No me gustan las galletas de limón. Ni los dulces de menta. Por eso le dije que no. Pero tenía panecito de chocolate y unas paletas de fresa. Entonces me cayó bien.
Iba después de la escuela. Siempre pasaba rápido, me acariciaba la cabeza y me daba mis dulces. A veces me llevaba latitas de refresco de uva y papitas. Me decía que eran para el recreo de mañana. Un día me dio un cangrejo y un pescadito de peluche.
Me emocionaba si veía su carro cerca de la escuela. A veces también les daba dulces a mis amigas. Una vez nos dijo que éramos las niñas más bonitas que había visto. Que con nuestras faldas verdes parecíamos sirenas. Y saqué el pescadito de mi mochila y jugamos a encontrar tesoros en el mar del parque.
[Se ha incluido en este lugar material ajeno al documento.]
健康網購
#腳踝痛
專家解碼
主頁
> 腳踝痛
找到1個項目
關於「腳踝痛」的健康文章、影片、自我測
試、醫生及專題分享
Un día me dijo que sabía dónde estaba el cofre del tesoro pirata. Me preguntó si quería verlo, que podía escoger lo que me gustara. Me dio la mano y me fui con ella. Caminamos unas cuadras y nos fuimos en su carro. Llegamos a una casa. No me dejó ver la pecera de la sala, me jaló al patio y me sentó una banca.
—Sé buena con el señor, sirenita: llévale este vaso.
Le sonreí con el vaso helado que apenas me cabía entre las manos. Se sacudió el vestido negro y se sentó. Encendió un cigarro y me vio regresar a la casa. Creo que fue lo último que escuché.